09668_000_018Thou shalt not … bear any grudge … , but thou shalt love thy neighbour as thyself (Leviticus 19:18).
I watched Cynthia prance across the playground, followed by three girls who wanted to be popular, like her. Cynthia’s earrings were long and silvery. She wore pink lipstick and bracelets that sounded like chimes.
I had to admit, I was jealous. Cynthia was pretty—and pretty snobby. My friends and I sat on the grass at recess, pointing out every snobby thing she did.
One day, Cynthia wasn’t at school. When I got home, Mom asked, “Do you know Cynthia Harper?”
“Yes. Why?” I asked.
“She had an accident yesterday.”
“Really? What happened?”
“Both of Cynthia’s parents were at work. She forgot her house key, so she tried to open a basement window. She slipped and pushed her arm through the glass.”
I gasped. “Will she be OK?”
“I think so,” Mom said. “She had to have surgery. Mrs. Keller was the one who found her.”
I shuddered thinking about the accident. Then I realized something. “Did you say Mrs. Keller found her?” The Kellers lived on our street.
Mom nodded. “Cynthia’s family lives in the green house.”
I knew Cynthia lived nearby, but I didn’t know she was my neighbor!
The next day, I told my friends about what happened to Cynthia.
“Serves her right,” Caroline said.
I thought about how unhappy Cynthia must be. “No, it doesn’t,” I said. “My mom said she’ll have to wear a cast all summer. She’s lucky she can even move her fingers.”

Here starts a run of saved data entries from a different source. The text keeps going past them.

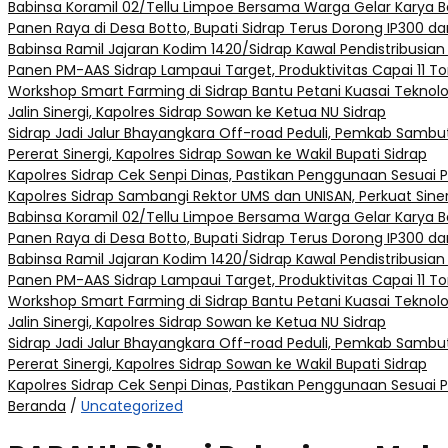
Babinsa Koramil 02/Tellu Limpoe Bersama Warga Gelar Karya B
Panen Raya di Desa Botto, Bupati Sidrap Terus Dorong IP300 dan
Babinsa Ramil Jajaran Kodim 1420/Sidrap Kawal Pendistribusian
Panen PM-AAS Sidrap Lampaui Target, Produktivitas Capai 11 To
Workshop Smart Farming di Sidrap Bantu Petani Kuasai Teknol
Jalin Sinergi, Kapolres Sidrap Sowan ke Ketua NU Sidrap
Sidrap Jadi Jalur Bhayangkara Off-road Peduli, Pemkab Sambut
Pererat Sinergi, Kapolres Sidrap Sowan ke Wakil Bupati Sidrap
Kapolres Sidrap Cek Senpi Dinas, Pastikan Penggunaan Sesuai 
Kapolres Sidrap Sambangi Rektor UMS dan UNISAN, Perkuat Sine
Babinsa Koramil 02/Tellu Limpoe Bersama Warga Gelar Karya B
Panen Raya di Desa Botto, Bupati Sidrap Terus Dorong IP300 dan
Babinsa Ramil Jajaran Kodim 1420/Sidrap Kawal Pendistribusian
Panen PM-AAS Sidrap Lampaui Target, Produktivitas Capai 11 To
Workshop Smart Farming di Sidrap Bantu Petani Kuasai Teknol
Jalin Sinergi, Kapolres Sidrap Sowan ke Ketua NU Sidrap
Sidrap Jadi Jalur Bhayangkara Off-road Peduli, Pemkab Sambut
Pererat Sinergi, Kapolres Sidrap Sowan ke Wakil Bupati Sidrap
Kapolres Sidrap Cek Senpi Dinas, Pastikan Penggunaan Sesuai 
Beranda
/
Uncategorized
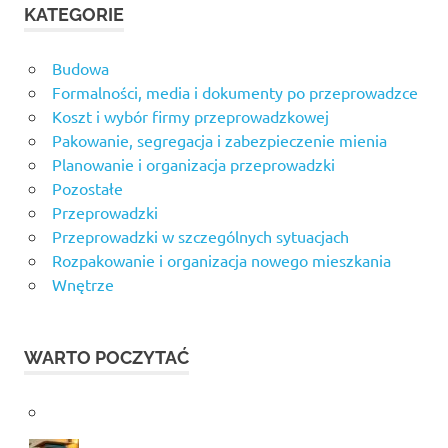
KATEGORIE
Budowa
Formalności, media i dokumenty po przeprowadzce
Koszt i wybór firmy przeprowadzkowej
Pakowanie, segregacja i zabezpieczenie mienia
Planowanie i organizacja przeprowadzki
Pozostałe
Przeprowadzki
Przeprowadzki w szczególnych sytuacjach
Rozpakowanie i organizacja nowego mieszkania
Wnętrze
WARTO POCZYTAĆ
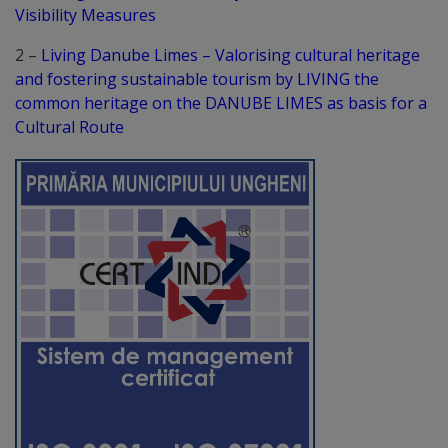
Visibility Measures
Distincții
2 –
Living Danube Limes – Valorising cultural heritage
and fostering sustainable tourism by LIVING the
Cetățeni
common heritage on the DANUBE LIMES as basis for a
de
Cultural Route
onoare
Deținători
ai
titlului
„Merite
pentru
Ungheni”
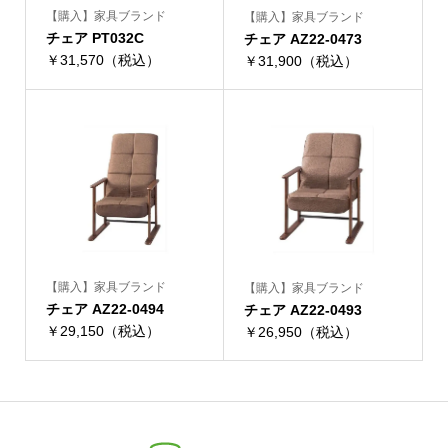
【購入】家具ブランド
【購入】家具ブランド
チェア PT032C
チェア AZ22-0473
￥31,570（税込）
￥31,900（税込）
【購入】家具ブランド
【購入】家具ブランド
チェア AZ22-0494
チェア AZ22-0493
￥29,150（税込）
￥26,950（税込）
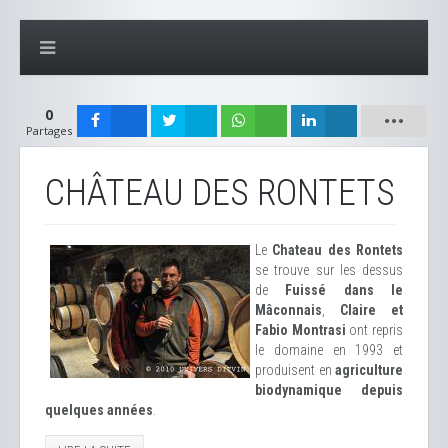
0
Partages
CHÂTEAU DES RONTETS
Le
Chateau des Rontets
se trouve sur les dessus
de
Fuissé dans le
Mâconnais
,
Claire et
Fabio Montrasi
ont repris
le domaine en 1993 et
produisent en
agriculture
biodynamique depuis
quelques années
.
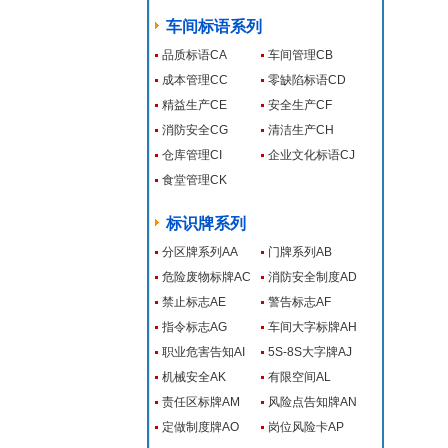
车间标语系列
品质标语CA
车间管理CB
成本管理CC
零缺陷标语CD
精益生产CE
安全生产CF
消防安全CG
清洁生产CH
仓库管理CI
企业文化标语CJ
食堂管理CK
标识牌系列
分区牌系列AA
门牌系列AB
危险废物标牌AC
消防安全制度AD
禁止标志AE
警告标志AF
指令标志AG
车间大字标牌AH
职业危害告知AI
5S-8S大字牌AJ
机械安全AK
有限空间AL
责任区标牌AM
风险点告知牌AN
定做制度牌AO
岗位风险卡AP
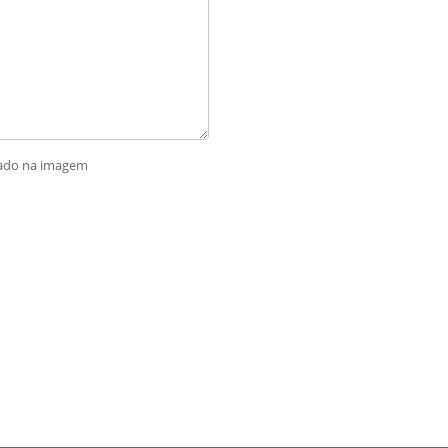
rado na imagem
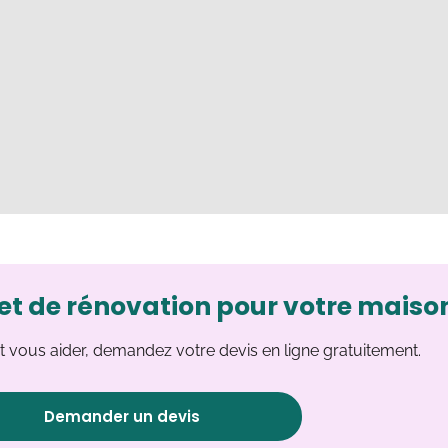
et de rénovation pour votre maiso
 vous aider, demandez votre devis en ligne gratuitement.
Demander un devis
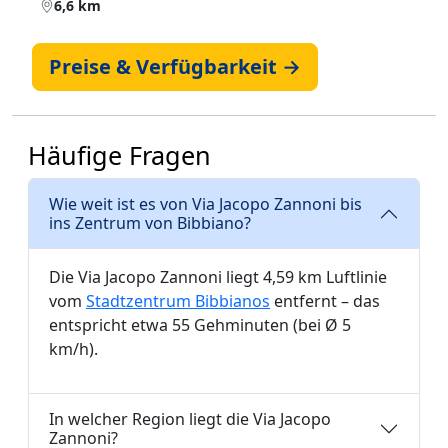
6,6 km
Preise & Verfügbarkeit →
Häufige Fragen
Wie weit ist es von Via Jacopo Zannoni bis
ins Zentrum von Bibbiano?
Die Via Jacopo Zannoni liegt 4,59 km Luftlinie
vom
Stadtzentrum Bibbianos
entfernt – das
entspricht etwa 55 Gehminuten (bei Ø 5
km/h).
In welcher Region liegt die Via Jacopo
Zannoni?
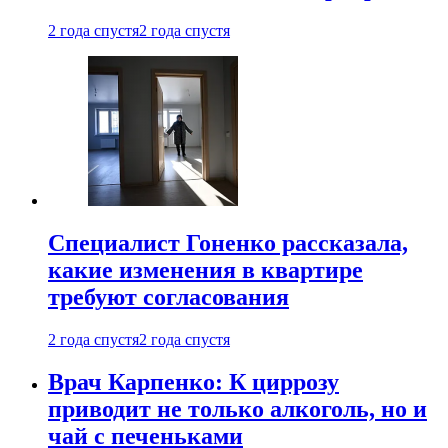
2 года спустя
2 года спустя
Специалист Гоненко рассказала,
какие изменения в квартире
требуют согласования
2 года спустя
2 года спустя
Врач Карпенко: К циррозу
приводит не только алкоголь, но и
чай с печеньками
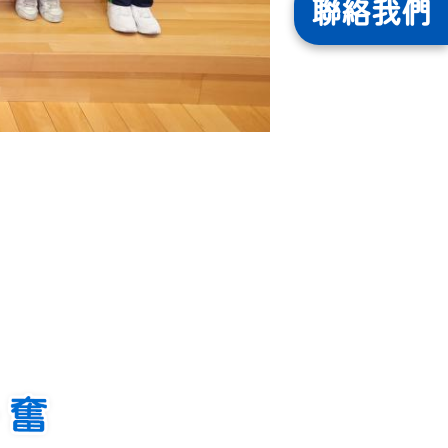
聯絡
我們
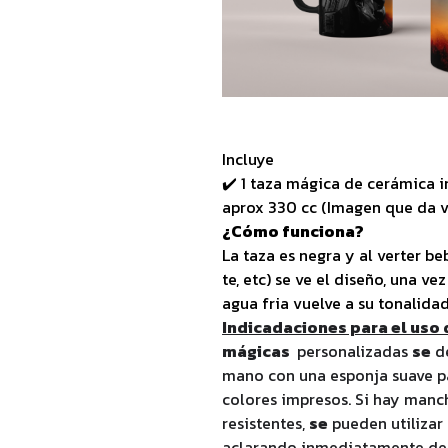
Incluye
✔️ 1 taza mágica de cerámica 
aprox 330 cc (Imagen que da vu
¿Cómo funciona?
La taza es negra y al verter be
te, etc) se ve el diseño, una v
agua fria vuelve a su tonalida
Indicadaciones para el uso 
mágicas
personalizadas
se
d
mano con una esponja suave pa
colores impresos. Si hay manc
resistentes,
se
pueden utilizar l
aclarando inmediatamente de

“Sorry,” Caroline mumbled.
After school that day, I went to my room. My eyes fell on a pair of tiny earrings I had gotten for my birthday that I hadn’t worn yet. An idea came to me. Maybe I could give them to Cynthia.
“What are you thinking?” I asked myself. “She doesn’t know you, and she’d never wear earrings like that.”

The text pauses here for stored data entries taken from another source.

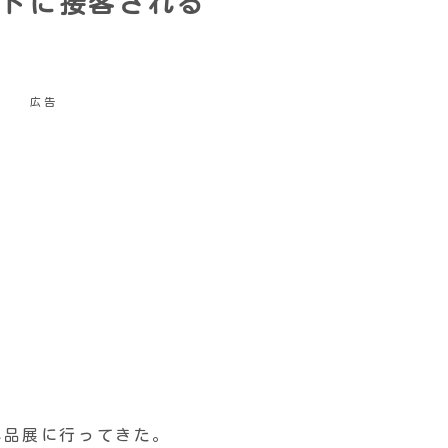
トに接客される
広告
小品展に行ってきた。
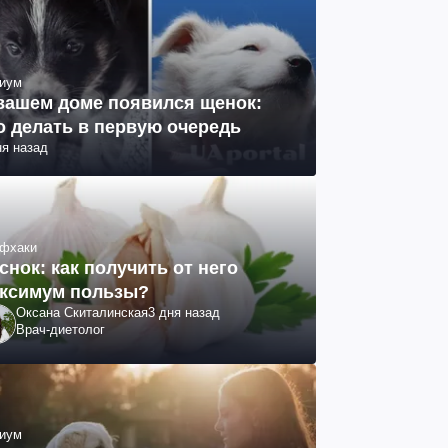
иум
вашем доме появился щенок:
о делать в первую очередь
ня назад
фхаки
снок: как получить от него
ксимум пользы?
Оксана Скиталинская
3 дня назад
Врач-диетолог
иум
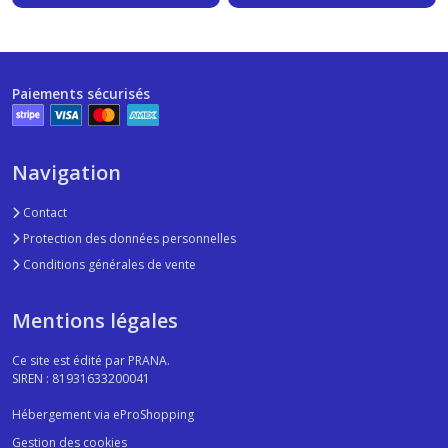
Paiements sécurisés
Navigation
Contact
Protection des données personnelles
Conditions générales de vente
Mentions légales
Ce site est édité par PRANA.
SIREN : 81931633200041
Hébergement via eProShopping
Gestion des cookies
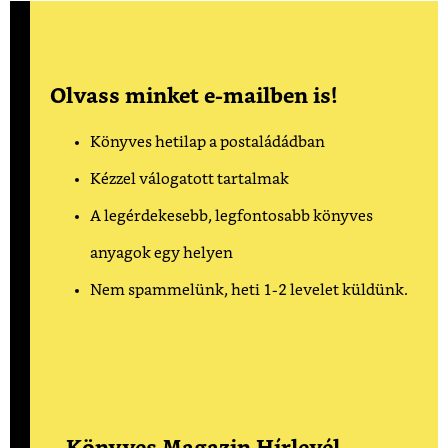
Olvass minket e-mailben is!
Könyves hetilap a postaládádban
Kézzel válogatott tartalmak
A legérdekesebb, legfontosabb könyves
anyagok egy helyen
Nem spammelünk, heti 1-2 levelet küldünk.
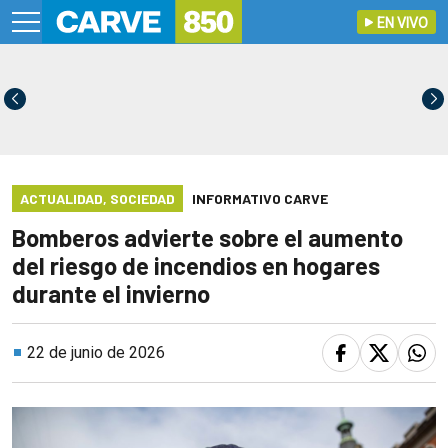
EN VIVO
ACTUALIDAD
,
SOCIEDAD
INFORMATIVO CARVE
Bomberos advierte sobre el aumento
del riesgo de incendios en hogares
durante el invierno
22 de junio de 2026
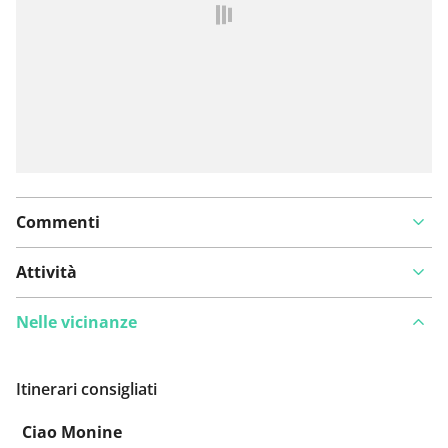
un problema
Commenti
Attività
Nelle vicinanze
Itinerari consigliati
Ciao Monine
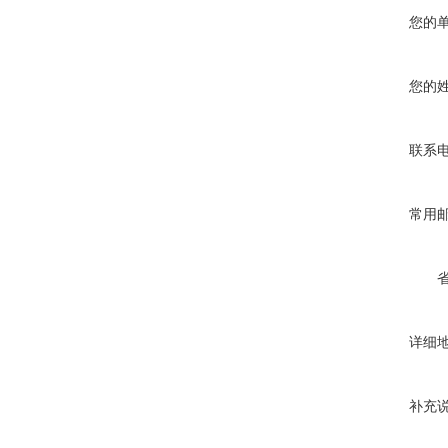
您的
您的
联系
常用
详细
补充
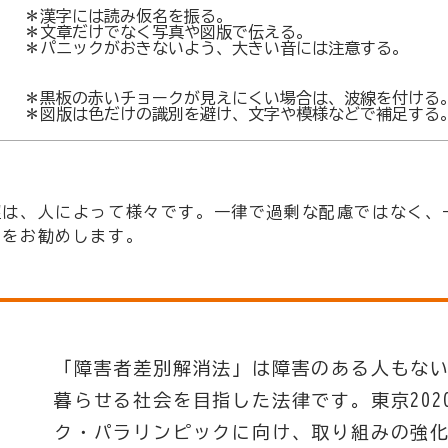
＊漢字には読み仮名を振る。
＊文章だけでなく写真や図版で伝える。
＊パニックがおきないよう、大きい音には注意する。
＊黒板の赤いチョークが見えにくい場合は、波線を付ける
＊図版は色だけの識別を避け、文字や模様などで補足する
望は、人によって様々です。一律で過剰な配慮ではなく、
とをお勧めします。
「障害者差別解消法」は障害のある人もな
暮らせる社会を目指した法律です。東京202
ク・パラリンピックに向け、取り組みの強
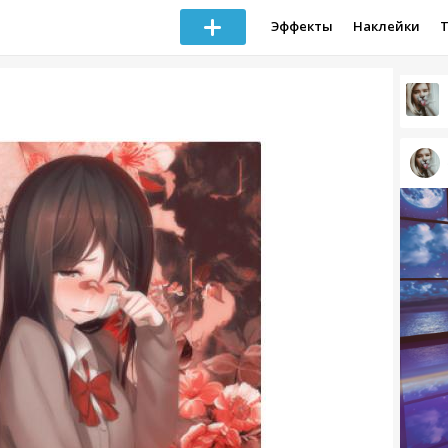
Эффекты
Наклейки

But before I knew what I was doing, I was carrying a get-well card and the earrings up the street to the green house.
Cynthia’s mom answered the door. “Is Cynthia here?” I asked, my voice barely above a whisper.
“She’s right here.” Her mom smiled, and I looked inside to see Cynthia sitting on the couch.
“I’m Kim,” I said. “I live up the street.”
Cynthia smiled. “Hi.”
“I heard about what happened, and I hope you feel better soon.” I gave her the card and earrings and held my breath, waiting for her reaction.
Her eyes lit up. “Thank you! You are so nice!” she exclaimed.
“Um, are you … feeling better?” I stammered.
Cynthia nodded. “It hurts a little. But I’m OK.” She held out her arm so I could see her pink cast.
“Well, see you later,” I said as I hurried out the door.
I skipped all the way home. I knew I had been brave and that I had done the right thing. But most of all, I knew I had been wrong about Cynthia. She wasn’t snobby—my friends and I had been the snobs.
Cynthia and I didn’t become best friends, but every time we saw each other in the hall or at recess we smiled and said hi. A few weeks later, school ended and I moved away. Knowing I had been wrong about Cynthia helped me not to judge others at my new school. Making friends was easier when I remembered that being nice could start with me.
“Rather than being judgmental and critical of each other, may we have the pure love of Christ for our fellow travelers in this journey through life.”3
President Thomas S. Monson
“Charity Never Faileth,” Ensign, Nov. 2010, 125.